(Data to process Opens)

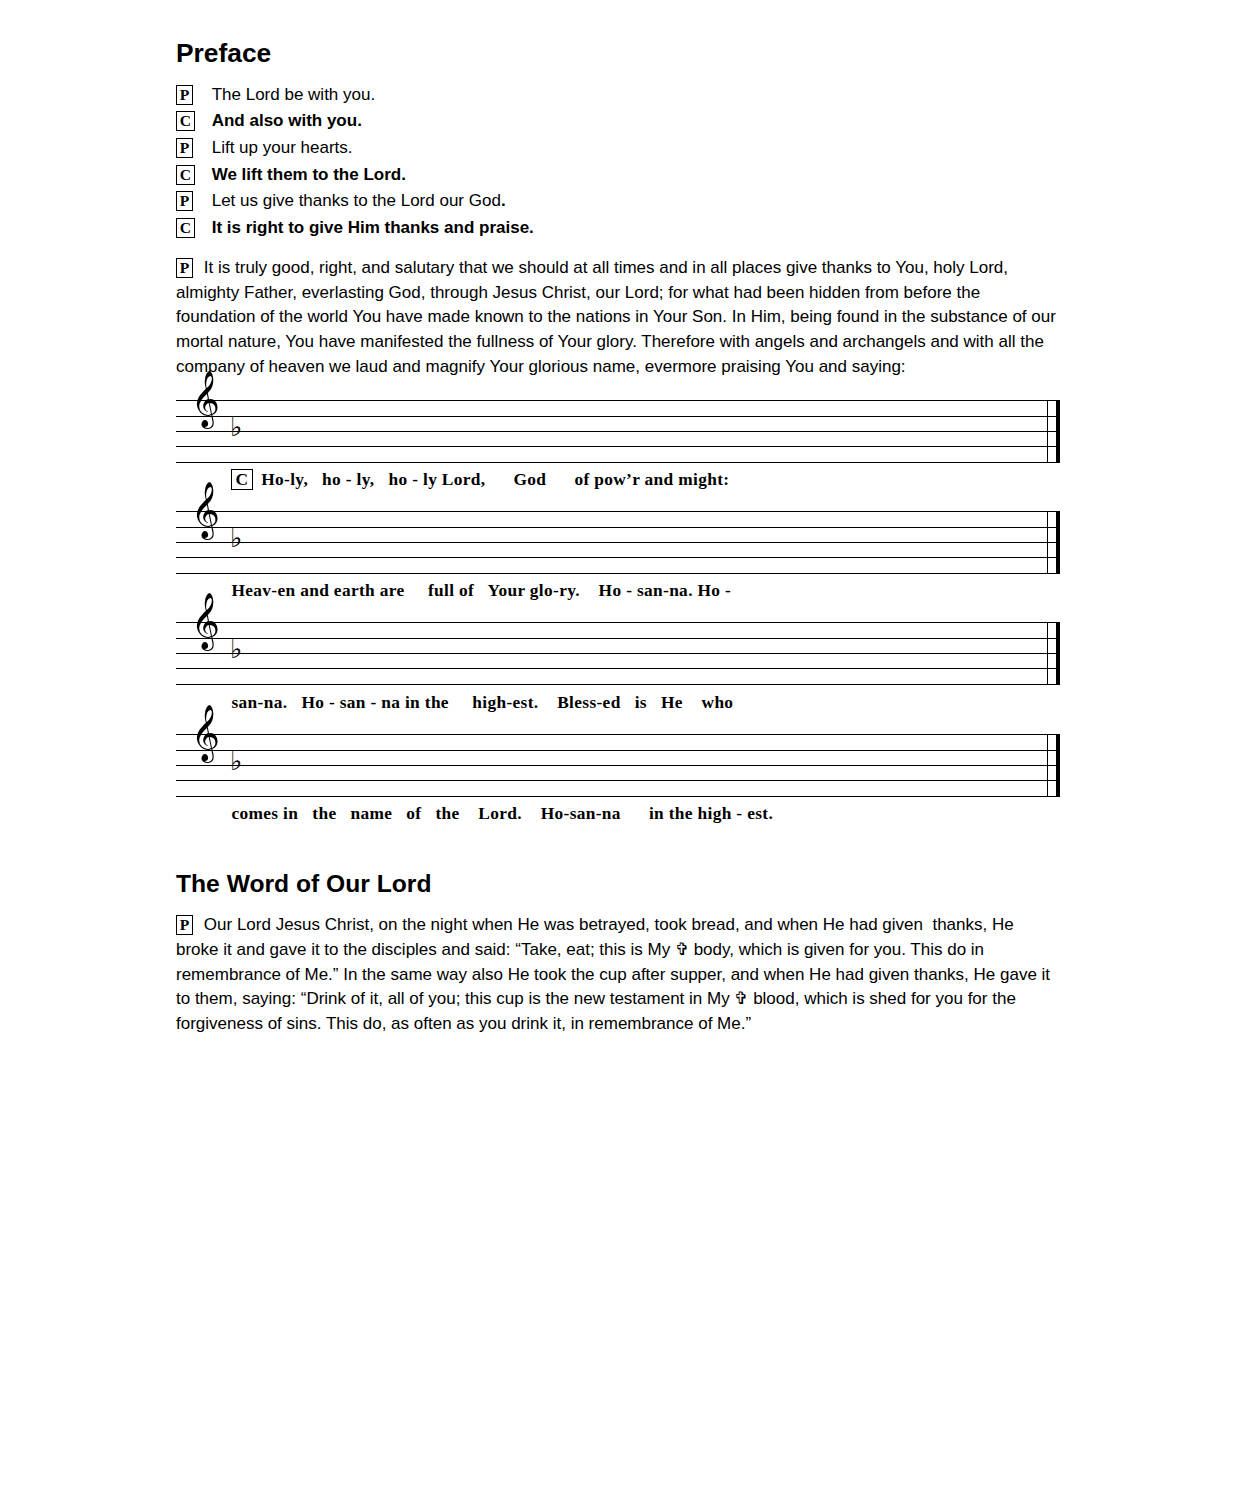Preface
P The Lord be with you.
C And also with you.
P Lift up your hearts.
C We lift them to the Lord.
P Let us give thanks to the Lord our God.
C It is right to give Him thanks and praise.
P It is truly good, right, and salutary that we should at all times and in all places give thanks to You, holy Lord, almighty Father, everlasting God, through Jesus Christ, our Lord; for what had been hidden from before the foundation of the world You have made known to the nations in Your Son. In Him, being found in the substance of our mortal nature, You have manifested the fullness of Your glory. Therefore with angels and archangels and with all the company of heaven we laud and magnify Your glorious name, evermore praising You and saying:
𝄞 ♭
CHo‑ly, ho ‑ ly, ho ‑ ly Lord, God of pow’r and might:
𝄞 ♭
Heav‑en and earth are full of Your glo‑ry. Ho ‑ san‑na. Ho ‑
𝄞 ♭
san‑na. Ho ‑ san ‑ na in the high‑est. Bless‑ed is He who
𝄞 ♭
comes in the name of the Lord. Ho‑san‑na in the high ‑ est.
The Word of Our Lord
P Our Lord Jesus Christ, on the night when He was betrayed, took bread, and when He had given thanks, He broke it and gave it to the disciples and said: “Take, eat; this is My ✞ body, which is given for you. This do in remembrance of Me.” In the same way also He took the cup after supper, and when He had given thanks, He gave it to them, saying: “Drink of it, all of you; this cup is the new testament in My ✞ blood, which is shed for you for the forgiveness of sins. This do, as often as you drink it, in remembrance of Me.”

(Data to process Closes)

* [Task] Filter the entries down to the lines that include the string "high".

* [Response below]
san‑na. Ho ‑ san ‑ na in the high‑est. Bless‑ed is He who
comes in the name of the Lord. Ho‑san‑na in the high ‑ est.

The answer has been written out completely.